Kendi talebesinin ayağına giderdi.
Bir kimse, ilim için gelse idi evine,
Hiç geri çevirmezdi, hasta da olsa yine.
Bir gün rahatsız olup, ederdi istirahat.
Bir talebe, ders için çıka geldi o saat.
Oğlu dedi: (Babacım, bugün yok hiç haliniz.
Söyleyeyim, başka gün gelsin bu talebeniz.)
Buyurdu: (Hayır hayır, alın onu içeri.
Bir ilim talebesi, çevrilir mi hiç geri.)
Hasta olduğu halde, okuttu onu yine.
Çünki ilim öğretmek, zevk verirdi kendine.
Bütün bunlara rağmen, mütevazı idi pek.
Kendini sevenlere, olurdu iyi örnek.
Kadıköy müftülüğü uhdesindeydi, ama,
Hiç layık görmüyordu kendini bu makama.
(Biz, adam kıtlığında müftüyüz) diyordu hep.

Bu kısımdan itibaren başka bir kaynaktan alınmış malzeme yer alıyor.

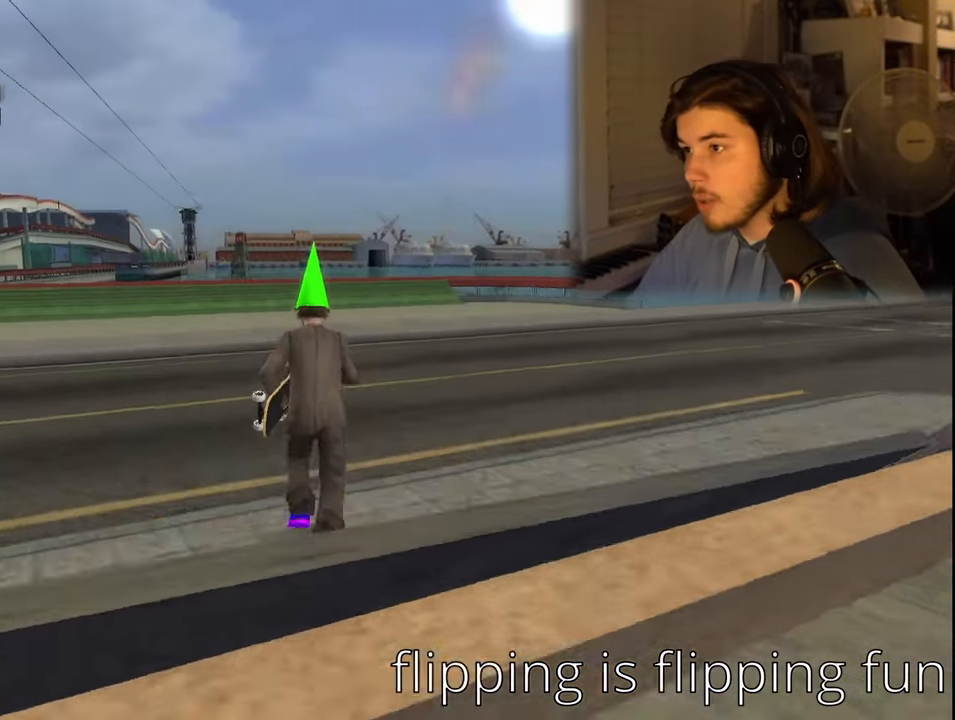
{"buttons": ["CROSS"], "left_stick": "center", "right_stick": "center", "events": [[17, "R1", "up"], [17, "left_stick", "center"], [67, "L1", "up"], [150, "DPAD_LEFT", "down"], [350, "DPAD_LEFT", "up"], [417, "CROSS", "down"]]}
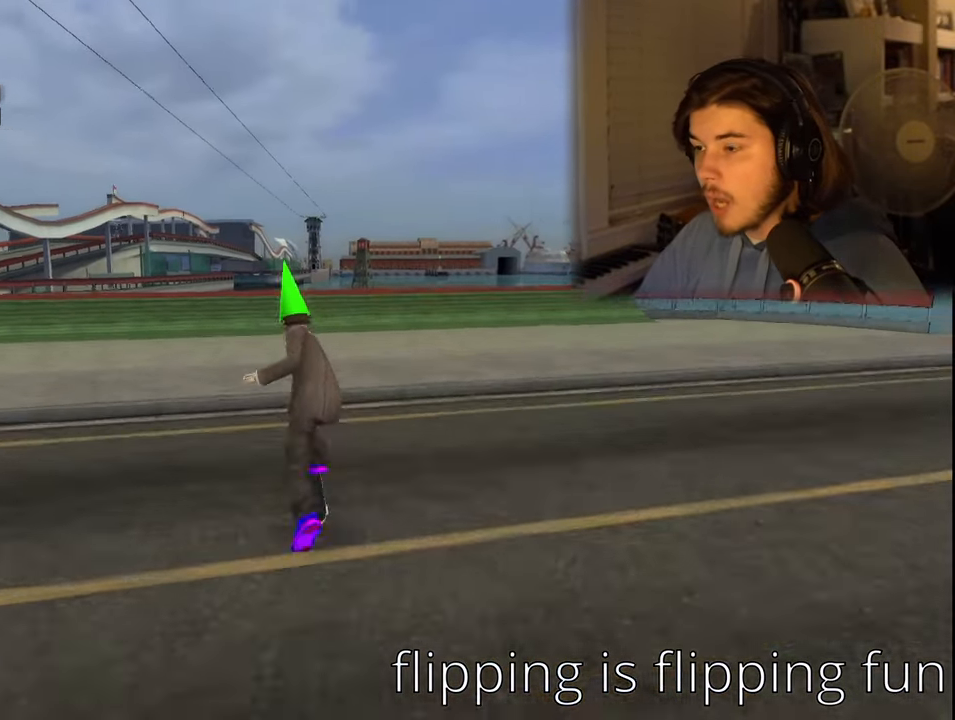
{"buttons": ["CROSS"], "left_stick": "center", "right_stick": "center", "events": []}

Koltuğa oturmaya, ederdi hayâ, edep.
O, makam koltuğuna oturmayıp, çok kere,
Otururdu ekseri, kenar iskemlelere.
Ben ise, bu hususu, hayli merak ederdim.
(Ne için koltuğuna oturmuyor ki?) derdim.
O ara bir genç geldi müftülük makamına.
Koltuğu boş görünce, bakındı etrafına.
Bir sual soracağı belli idi halinden.
(Müftü yok mu?) diyerek, sordu bizzat kendinden.
Buyurdu ki: (Müftüyü sormakta gayen nedir?)
Dedi: (Dini bir süal soracaktım, nerdedir?)
Buyurdu ki: (Bize sor o dini süalini.)
Dedi ki: (Size sormam, beklerim gelmesini.)
Baktı ki olmayacak, buyurdu ki o gence:
(Ben, adam kıtlığında müftüyüm, sor hemence.)
Şaşırdım, hayret ettim duyduğum bu sözlere.
Meğerse âdetiymiş, böyle dermiş çok kere.
Halbuki müftülüğe, tam ehildi o gayet.
Zaten bu tevazudur, büyüklüğe alamet.
Bir süal sorulunca, bilse de onu, fakat,
Yine de, kitaplara ederdi müracaat.
Bulurdu o fetvanın senet ve delilini.
Görmedim, kafasından bir fetva verdiğini.
Doyurucu cevaplar alırdı herkes ondan.
O vefat edince de, kalmadı süal soran.